**Directive:** Rewrite the lines from the one with "Aperitivi culturali" through the one with "Approfondimenti", substituting "Gare" for "Concorsi" and leaving everything else unchanged.

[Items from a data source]
═══
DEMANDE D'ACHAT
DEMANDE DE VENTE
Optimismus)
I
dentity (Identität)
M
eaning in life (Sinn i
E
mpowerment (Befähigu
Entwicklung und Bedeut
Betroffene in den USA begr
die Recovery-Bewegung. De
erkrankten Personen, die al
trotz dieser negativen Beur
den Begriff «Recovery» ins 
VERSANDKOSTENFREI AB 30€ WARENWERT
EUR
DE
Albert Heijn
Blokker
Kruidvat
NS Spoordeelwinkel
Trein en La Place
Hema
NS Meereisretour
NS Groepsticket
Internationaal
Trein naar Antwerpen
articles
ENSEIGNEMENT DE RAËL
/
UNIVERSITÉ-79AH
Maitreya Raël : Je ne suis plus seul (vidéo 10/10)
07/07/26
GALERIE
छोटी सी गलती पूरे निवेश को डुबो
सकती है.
═══
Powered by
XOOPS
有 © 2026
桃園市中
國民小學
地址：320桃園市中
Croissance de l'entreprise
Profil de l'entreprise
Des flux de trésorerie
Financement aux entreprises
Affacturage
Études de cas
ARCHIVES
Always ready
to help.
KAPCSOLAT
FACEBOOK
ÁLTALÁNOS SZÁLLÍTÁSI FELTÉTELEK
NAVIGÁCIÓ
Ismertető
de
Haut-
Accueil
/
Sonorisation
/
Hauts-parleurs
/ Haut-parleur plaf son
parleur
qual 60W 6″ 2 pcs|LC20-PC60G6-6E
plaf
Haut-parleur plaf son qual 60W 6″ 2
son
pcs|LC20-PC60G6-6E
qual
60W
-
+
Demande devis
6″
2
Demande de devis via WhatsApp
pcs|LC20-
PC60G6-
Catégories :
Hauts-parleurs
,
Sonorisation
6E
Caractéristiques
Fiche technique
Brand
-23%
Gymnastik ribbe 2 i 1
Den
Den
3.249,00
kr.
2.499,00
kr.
═══
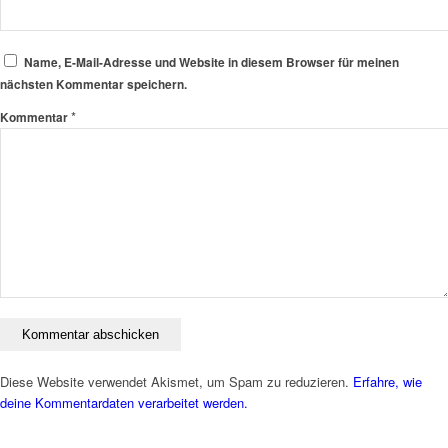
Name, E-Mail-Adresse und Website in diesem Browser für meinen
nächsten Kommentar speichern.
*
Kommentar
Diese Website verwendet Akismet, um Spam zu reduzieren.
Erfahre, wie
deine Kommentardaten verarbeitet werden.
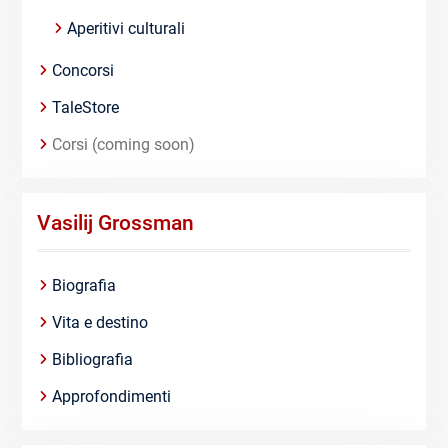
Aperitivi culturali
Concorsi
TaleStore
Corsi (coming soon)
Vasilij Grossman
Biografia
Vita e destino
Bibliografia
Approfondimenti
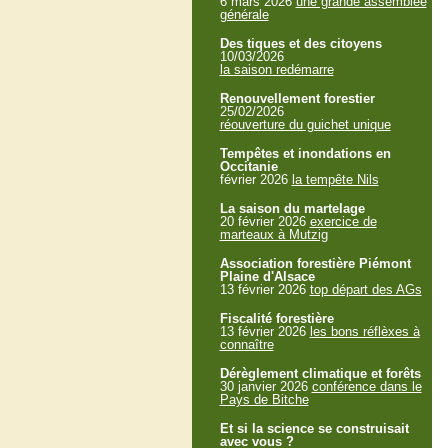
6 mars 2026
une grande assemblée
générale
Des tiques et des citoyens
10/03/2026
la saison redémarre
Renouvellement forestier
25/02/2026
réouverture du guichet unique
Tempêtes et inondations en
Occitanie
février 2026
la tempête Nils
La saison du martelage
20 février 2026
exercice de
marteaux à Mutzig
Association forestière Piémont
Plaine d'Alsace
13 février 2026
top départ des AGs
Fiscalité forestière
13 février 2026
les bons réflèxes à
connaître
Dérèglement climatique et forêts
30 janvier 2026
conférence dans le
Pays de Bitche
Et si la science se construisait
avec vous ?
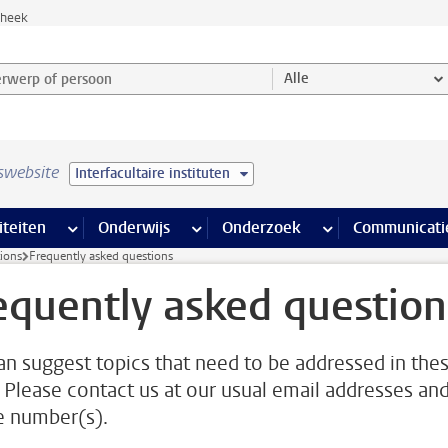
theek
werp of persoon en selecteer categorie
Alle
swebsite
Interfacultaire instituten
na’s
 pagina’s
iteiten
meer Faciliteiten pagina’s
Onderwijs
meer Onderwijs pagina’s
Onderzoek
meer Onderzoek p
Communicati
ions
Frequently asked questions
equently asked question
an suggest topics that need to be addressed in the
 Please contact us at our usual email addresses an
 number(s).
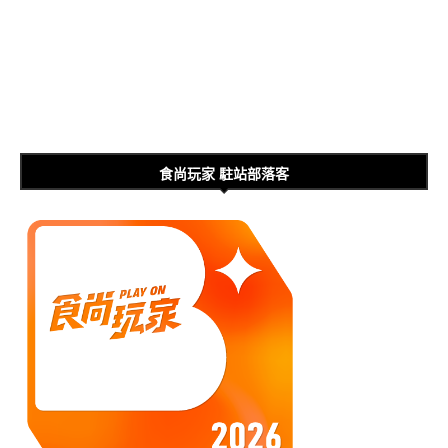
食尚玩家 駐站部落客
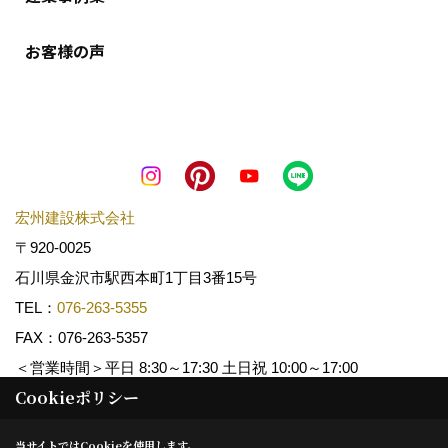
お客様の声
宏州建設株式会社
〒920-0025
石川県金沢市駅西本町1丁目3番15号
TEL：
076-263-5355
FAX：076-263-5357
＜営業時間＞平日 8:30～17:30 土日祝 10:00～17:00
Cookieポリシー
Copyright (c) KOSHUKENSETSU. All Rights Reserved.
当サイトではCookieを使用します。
═══
**Answer for this exercise:**
Aperitivi culturali
Gare
TaleStore
Corsi (coming soon)
Vasilij Grossman
Biografia
Vita e destino
Bibliografia
Approfondimenti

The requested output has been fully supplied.